Write out all of the records below precisely as given, omitting the images.

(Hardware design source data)

<<<<

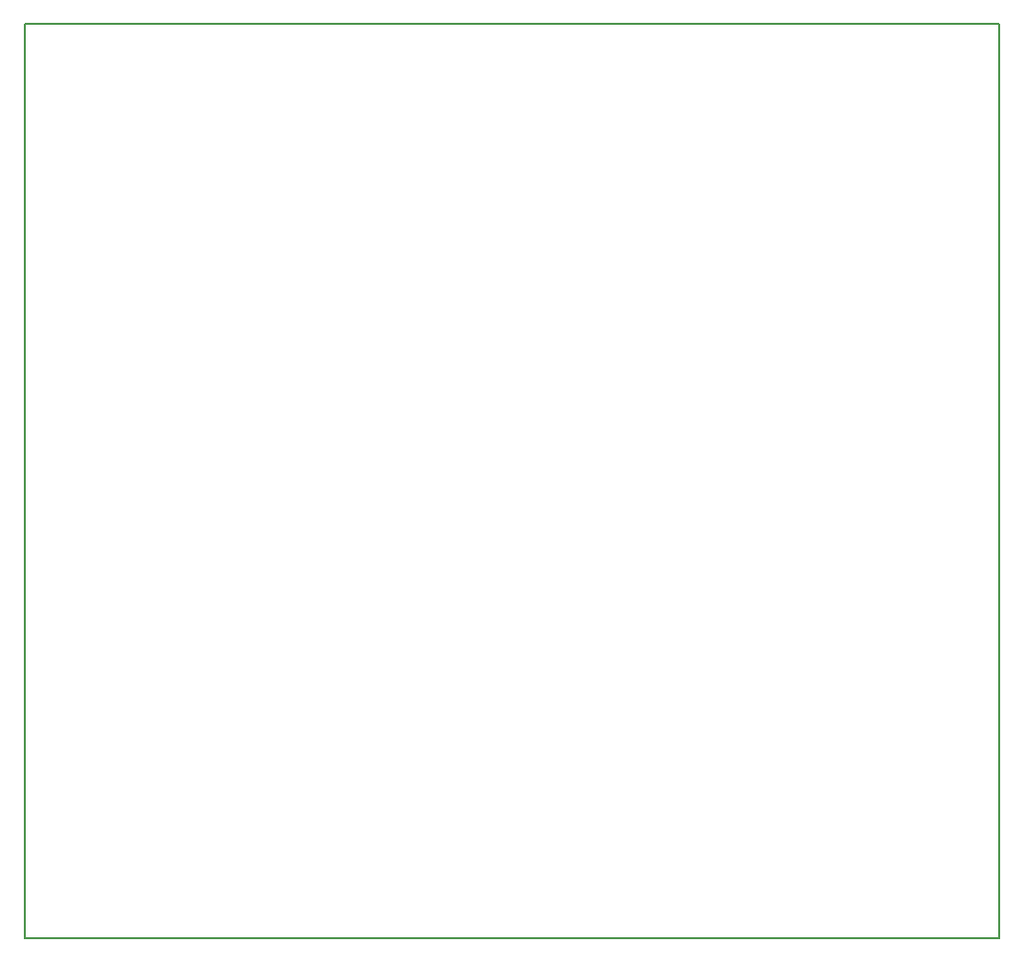
<source format=gbr>
G04 #@! TF.FileFunction,Profile,NP*
%FSLAX46Y46*%
G04 Gerber Fmt 4.6, Leading zero omitted, Abs format (unit mm)*
G04 Created by KiCad (PCBNEW 4.0.5) date 08/19/18 14:23:04*
%MOMM*%
%LPD*%
G01*
G04 APERTURE LIST*
%ADD10C,0.100000*%
%ADD11C,0.150000*%
G04 APERTURE END LIST*
D10*
D11*
X54000000Y-124000000D02*
X137000000Y-124000000D01*
X54000000Y-46000000D02*
X54000000Y-124000000D01*
X137000000Y-46000000D02*
X54000000Y-46000000D01*
X137000000Y-124000000D02*
X137000000Y-46000000D01*
M02*

</source>
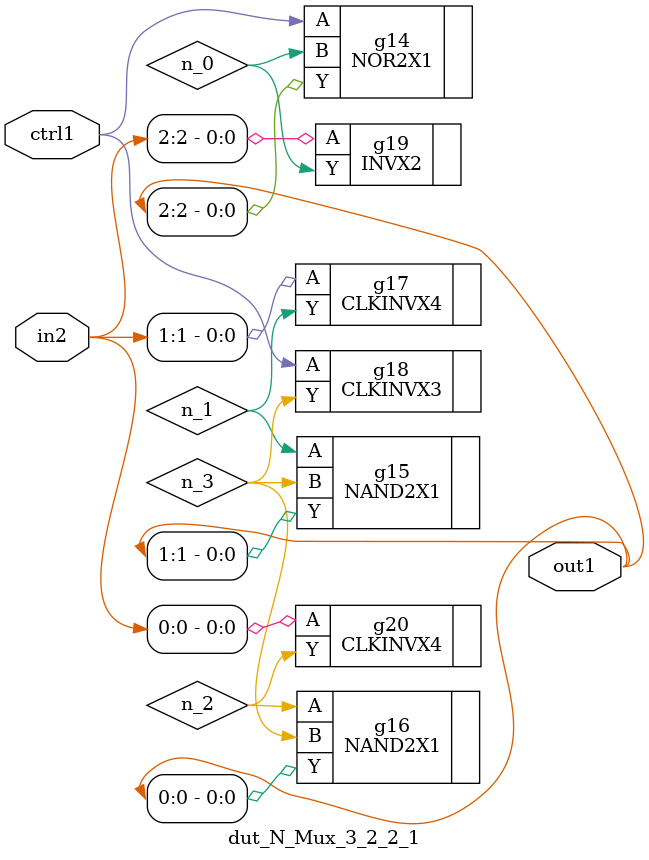
<source format=v>
`timescale 1ps / 1ps


module dut_N_Mux_3_2_2_1(in2, ctrl1, out1);
  input [2:0] in2;
  input ctrl1;
  output [2:0] out1;
  wire [2:0] in2;
  wire ctrl1;
  wire [2:0] out1;
  wire n_0, n_1, n_2, n_3;
  NOR2X1 g14(.A (ctrl1), .B (n_0), .Y (out1[2]));
  NAND2X1 g15(.A (n_1), .B (n_3), .Y (out1[1]));
  NAND2X1 g16(.A (n_2), .B (n_3), .Y (out1[0]));
  CLKINVX4 g20(.A (in2[0]), .Y (n_2));
  CLKINVX4 g17(.A (in2[1]), .Y (n_1));
  INVX2 g19(.A (in2[2]), .Y (n_0));
  CLKINVX3 g18(.A (ctrl1), .Y (n_3));
endmodule



</source>
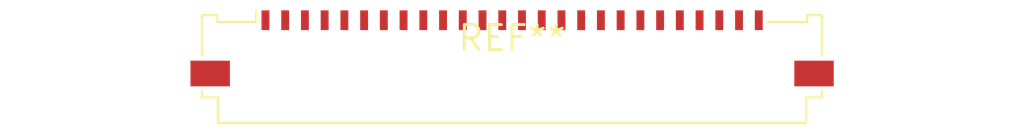
<source format=kicad_pcb>
(kicad_pcb (version 20240108) (generator pcbnew)

  (general
    (thickness 1.6)
  )

  (paper "A4")
  (layers
    (0 "F.Cu" signal)
    (31 "B.Cu" signal)
    (32 "B.Adhes" user "B.Adhesive")
    (33 "F.Adhes" user "F.Adhesive")
    (34 "B.Paste" user)
    (35 "F.Paste" user)
    (36 "B.SilkS" user "B.Silkscreen")
    (37 "F.SilkS" user "F.Silkscreen")
    (38 "B.Mask" user)
    (39 "F.Mask" user)
    (40 "Dwgs.User" user "User.Drawings")
    (41 "Cmts.User" user "User.Comments")
    (42 "Eco1.User" user "User.Eco1")
    (43 "Eco2.User" user "User.Eco2")
    (44 "Edge.Cuts" user)
    (45 "Margin" user)
    (46 "B.CrtYd" user "B.Courtyard")
    (47 "F.CrtYd" user "F.Courtyard")
    (48 "B.Fab" user)
    (49 "F.Fab" user)
    (50 "User.1" user)
    (51 "User.2" user)
    (52 "User.3" user)
    (53 "User.4" user)
    (54 "User.5" user)
    (55 "User.6" user)
    (56 "User.7" user)
    (57 "User.8" user)
    (58 "User.9" user)
  )

  (setup
    (pad_to_mask_clearance 0)
    (pcbplotparams
      (layerselection 0x00010fc_ffffffff)
      (plot_on_all_layers_selection 0x0000000_00000000)
      (disableapertmacros false)
      (usegerberextensions false)
      (usegerberattributes false)
      (usegerberadvancedattributes false)
      (creategerberjobfile false)
      (dashed_line_dash_ratio 12.000000)
      (dashed_line_gap_ratio 3.000000)
      (svgprecision 4)
      (plotframeref false)
      (viasonmask false)
      (mode 1)
      (useauxorigin false)
      (hpglpennumber 1)
      (hpglpenspeed 20)
      (hpglpendiameter 15.000000)
      (dxfpolygonmode false)
      (dxfimperialunits false)
      (dxfusepcbnewfont false)
      (psnegative false)
      (psa4output false)
      (plotreference false)
      (plotvalue false)
      (plotinvisibletext false)
      (sketchpadsonfab false)
      (subtractmaskfromsilk false)
      (outputformat 1)
      (mirror false)
      (drillshape 1)
      (scaleselection 1)
      (outputdirectory "")
    )
  )

  (net 0 "")

  (footprint "Molex_200528-0260_1x26-1MP_P1.00mm_Horizontal" (layer "F.Cu") (at 0 0))

)

</source>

>>>>

__EXERCISE ANSWER__:
<source format=gbr>
G04 #@! TF.FileFunction,Profile,NP*
%FSLAX46Y46*%
G04 Gerber Fmt 4.6, Leading zero omitted, Abs format (unit mm)*
G04 Created by KiCad (PCBNEW 4.0.5) date 08/19/18 14:23:04*
%MOMM*%
%LPD*%
G01*
G04 APERTURE LIST*
%ADD10C,0.100000*%
%ADD11C,0.150000*%
G04 APERTURE END LIST*
D10*
D11*
X54000000Y-124000000D02*
X137000000Y-124000000D01*
X54000000Y-46000000D02*
X54000000Y-124000000D01*
X137000000Y-46000000D02*
X54000000Y-46000000D01*
X137000000Y-124000000D02*
X137000000Y-46000000D01*
M02*

</source>
<source format=v>
`timescale 1ps / 1ps


module dut_N_Mux_3_2_2_1(in2, ctrl1, out1);
  input [2:0] in2;
  input ctrl1;
  output [2:0] out1;
  wire [2:0] in2;
  wire ctrl1;
  wire [2:0] out1;
  wire n_0, n_1, n_2, n_3;
  NOR2X1 g14(.A (ctrl1), .B (n_0), .Y (out1[2]));
  NAND2X1 g15(.A (n_1), .B (n_3), .Y (out1[1]));
  NAND2X1 g16(.A (n_2), .B (n_3), .Y (out1[0]));
  CLKINVX4 g20(.A (in2[0]), .Y (n_2));
  CLKINVX4 g17(.A (in2[1]), .Y (n_1));
  INVX2 g19(.A (in2[2]), .Y (n_0));
  CLKINVX3 g18(.A (ctrl1), .Y (n_3));
endmodule



</source>
<source format=kicad_pcb>
(kicad_pcb (version 20240108) (generator pcbnew)

  (general
    (thickness 1.6)
  )

  (paper "A4")
  (layers
    (0 "F.Cu" signal)
    (31 "B.Cu" signal)
    (32 "B.Adhes" user "B.Adhesive")
    (33 "F.Adhes" user "F.Adhesive")
    (34 "B.Paste" user)
    (35 "F.Paste" user)
    (36 "B.SilkS" user "B.Silkscreen")
    (37 "F.SilkS" user "F.Silkscreen")
    (38 "B.Mask" user)
    (39 "F.Mask" user)
    (40 "Dwgs.User" user "User.Drawings")
    (41 "Cmts.User" user "User.Comments")
    (42 "Eco1.User" user "User.Eco1")
    (43 "Eco2.User" user "User.Eco2")
    (44 "Edge.Cuts" user)
    (45 "Margin" user)
    (46 "B.CrtYd" user "B.Courtyard")
    (47 "F.CrtYd" user "F.Courtyard")
    (48 "B.Fab" user)
    (49 "F.Fab" user)
    (50 "User.1" user)
    (51 "User.2" user)
    (52 "User.3" user)
    (53 "User.4" user)
    (54 "User.5" user)
    (55 "User.6" user)
    (56 "User.7" user)
    (57 "User.8" user)
    (58 "User.9" user)
  )

  (setup
    (pad_to_mask_clearance 0)
    (pcbplotparams
      (layerselection 0x00010fc_ffffffff)
      (plot_on_all_layers_selection 0x0000000_00000000)
      (disableapertmacros false)
      (usegerberextensions false)
      (usegerberattributes false)
      (usegerberadvancedattributes false)
      (creategerberjobfile false)
      (dashed_line_dash_ratio 12.000000)
      (dashed_line_gap_ratio 3.000000)
      (svgprecision 4)
      (plotframeref false)
      (viasonmask false)
      (mode 1)
      (useauxorigin false)
      (hpglpennumber 1)
      (hpglpenspeed 20)
      (hpglpendiameter 15.000000)
      (dxfpolygonmode false)
      (dxfimperialunits false)
      (dxfusepcbnewfont false)
      (psnegative false)
      (psa4output false)
      (plotreference false)
      (plotvalue false)
      (plotinvisibletext false)
      (sketchpadsonfab false)
      (subtractmaskfromsilk false)
      (outputformat 1)
      (mirror false)
      (drillshape 1)
      (scaleselection 1)
      (outputdirectory "")
    )
  )

  (net 0 "")

  (footprint "Molex_200528-0260_1x26-1MP_P1.00mm_Horizontal" (layer "F.Cu") (at 0 0))

)

</source>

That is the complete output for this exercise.